Uber’s legal position is that the drivers can pick their own hours and work completely flexibly and that it is a technology company, not a taxi company, which simply puts customers in contact with drivers. Passengers pay Uber directly for the journey through the app and then a percentage of that payment is passed on to the driver. Lawyers for the GMB argue that Uber exerts significant control over its drivers, in respect of the hours they work and what they earn, and the terms and conditions of their work mean that they are not self-employed; rather, they are “workers”.
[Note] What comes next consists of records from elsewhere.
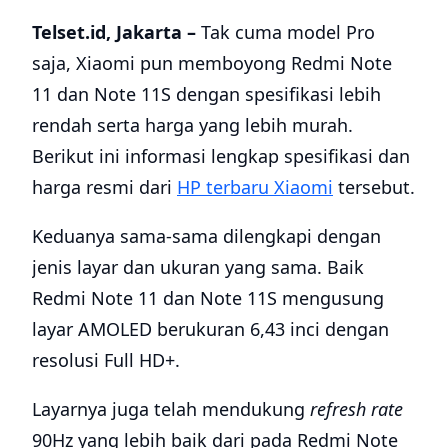
Telset.id, Jakarta –
Tak cuma model Pro
saja, Xiaomi pun memboyong Redmi Note
11 dan Note 11S dengan spesifikasi lebih
rendah serta harga yang lebih murah.
Berikut ini informasi lengkap spesifikasi dan
harga resmi dari
HP terbaru Xiaomi
tersebut.
Keduanya sama-sama dilengkapi dengan
jenis layar dan ukuran yang sama. Baik
Redmi Note 11 dan Note 11S mengusung
layar AMOLED berukuran 6,43 inci dengan
resolusi Full HD+.
Layarnya juga telah mendukung
refresh rate
90Hz yang lebih baik dari pada Redmi Note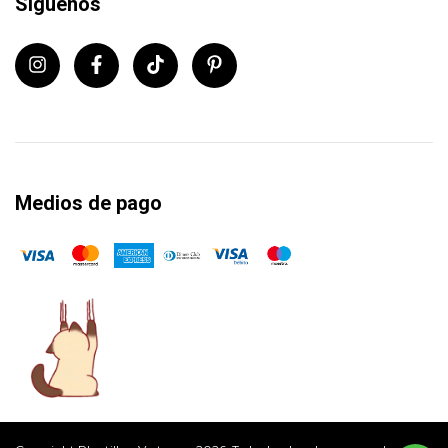
Síguenos
Medios de pago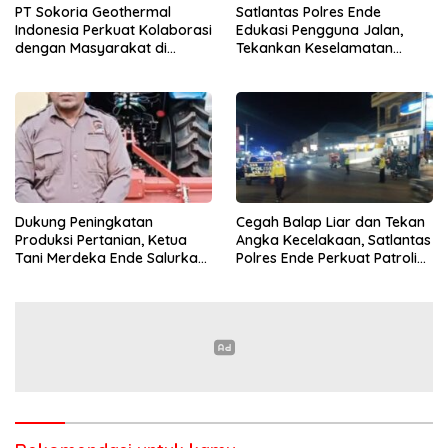
PT Sokoria Geothermal
Satlantas Polres Ende
Indonesia Perkuat Kolaborasi
Edukasi Pengguna Jalan,
dengan Masyarakat di
Tekankan Keselamatan
Semester 1 2026
Berkendara Lewat
Pendekatan Humanis
Dukung Peningkatan
Cegah Balap Liar dan Tekan
Produksi Pertanian, Ketua
Angka Kecelakaan, Satlantas
Tani Merdeka Ende Salurkan
Polres Ende Perkuat Patroli
Traktor Roda Empat untuk
Blue Light pada Malam Hari
Kelompok Tani di Nduaria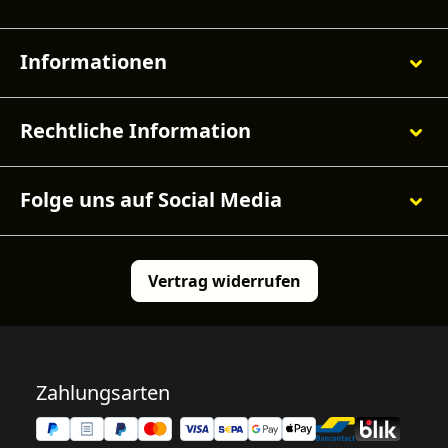
Informationen
Rechtliche Information
Folge uns auf Social Media
Vertrag widerrufen
Zahlungsarten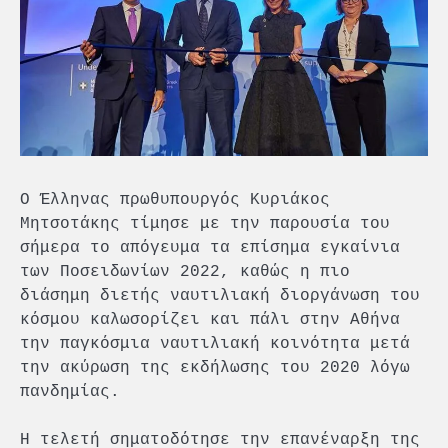
Ο Έλληνας πρωθυπουργός Κυριάκος
Μητσοτάκης τίμησε με την παρουσία του
σήμερα το απόγευμα τα επίσημα εγκαίνια
των Ποσειδωνίων 2022, καθώς η πιο
διάσημη διετής ναυτιλιακή διοργάνωση του
κόσμου καλωσορίζει και πάλι στην Αθήνα
την παγκόσμια ναυτιλιακή κοινότητα μετά
την ακύρωση της εκδήλωσης του 2020 λόγω
πανδημίας.
Η τελετή σηματοδότησε την επανέναρξη της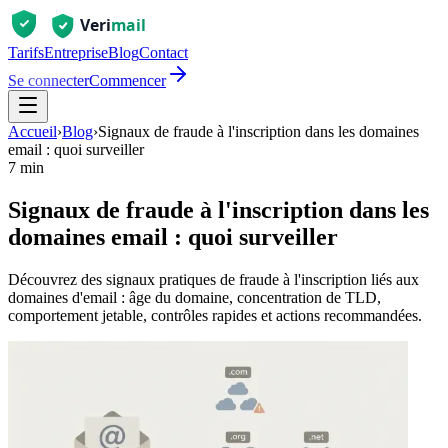
Tarifs
Entreprise
Blog
Contact
Se connecter
Commencer
Accueil
›
Blog
›
Signaux de fraude à l'inscription dans les domaines
email : quoi surveiller
7 min
Signaux de fraude à l'inscription dans les
domaines email : quoi surveiller
Découvrez des signaux pratiques de fraude à l'inscription liés aux
domaines d'email : âge du domaine, concentration de TLD,
comportement jetable, contrôles rapides et actions recommandées.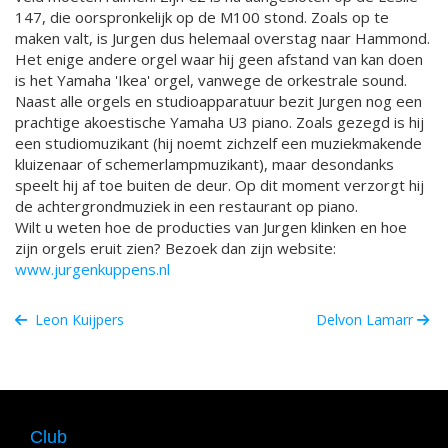
147, die oorspronkelijk op de M100 stond. Zoals op te
maken valt, is Jurgen dus helemaal overstag naar Hammond.
Het enige andere orgel waar hij geen afstand van kan doen
is het Yamaha 'Ikea' orgel, vanwege de orkestrale sound.
Naast alle orgels en studioapparatuur bezit Jurgen nog een
prachtige akoestische Yamaha U3 piano. Zoals gezegd is hij
een studiomuzikant (hij noemt zichzelf een muziekmakende
kluizenaar of schemerlampmuzikant), maar desondanks
speelt hij af toe buiten de deur. Op dit moment verzorgt hij
de achtergrondmuziek in een restaurant op piano.
Wilt u weten hoe de producties van Jurgen klinken en hoe
zijn orgels eruit zien? Bezoek dan zijn website:
www.jurgenkuppens.nl
Leon Kuijpers
Delvon Lamarr
Club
UK employment law currently recognises three general categories of employment status: employees, workers and the self-employed. Workers have fewer rights than employees but they are still entitled to a number of key rights, including the National Minimum Wage, holiday pay, working time rights (e.g. rest breaks and maximum weekly working hours), pension auto-enrolment, protection from discrimination and the right not to have unauthorised deductions made from their wages. In relation to wage deductions, the drivers have also alleged that Uber frequently deducts sums from their pay, including when customers make complaints, and that these deductions are unlawful. The employment tribunal will now need to consider whether the drivers factually satisfy the legal definition of worker as set out in the various pieces of applicable legislation – how a relationship is labelled is not decisive of its real legal status.
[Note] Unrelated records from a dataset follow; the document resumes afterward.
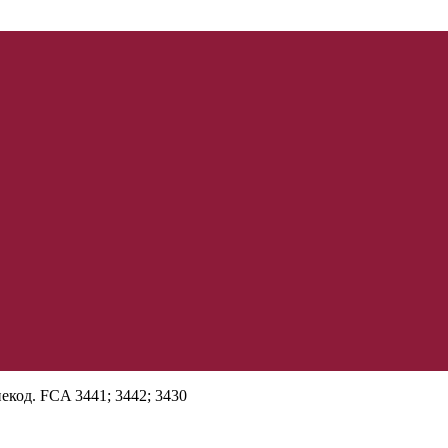
некод. FCA 3441; 3442; 3430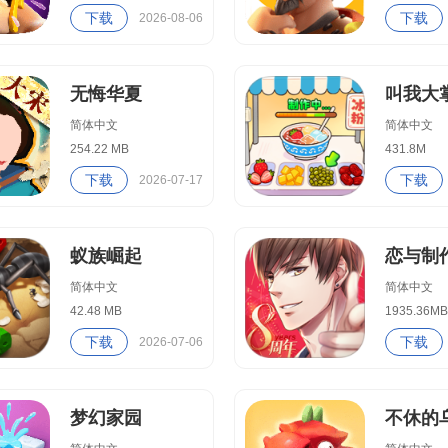
下载
下载
2026-08-06
无悔华夏
叫我大
简体中文
简体中文
254.22 MB
431.8M
下载
下载
2026-07-17
蚁族崛起
恋与制
简体中文
简体中文
42.48 MB
1935.36MB
下载
下载
2026-07-06
梦幻家园
不休的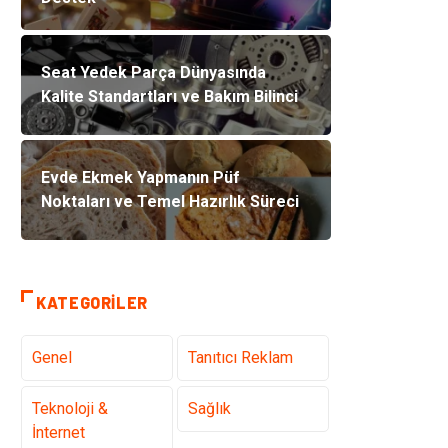
Seat Yedek Parça Dünyasında
Kalite Standartları ve Bakım Bilinci
Evde Ekmek Yapmanın Püf
Noktaları ve Temel Hazırlık Süreci
KATEGORILER
Genel
Tanıtıcı Reklam
Teknoloji &
Sağlık
İnternet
Although not a stranger to litigation elsewhere, this is the first time that Uber has faced legal action in the UK over the issue of whether its drivers are self-employed or workers. If the drivers’ claims succeed, and subject to any appeal, it means they will potentially be entitled to the range of employment rights and benefits available to workers.
Successful claims against Uber are also likely to open the floodgates to similar claims against other companies that categorise their workforce as self-employed, such as some courier and delivery companies. Indeed, Deliveroo has apparently amended its contracts with its cyclists in order to try and deter claims by inserting a clause to the effect that the cyclists agree they will not present a claim to the employment tribunal or any civil court in which they contend that they are either an employee or a worker and, if they do so, they will indemnify Deliveroo against any costs and expenses that it incurs in defending its position. However, whilst such a clause might prove to be a useful deterrent, it is highly unlikely to be legally enforceable.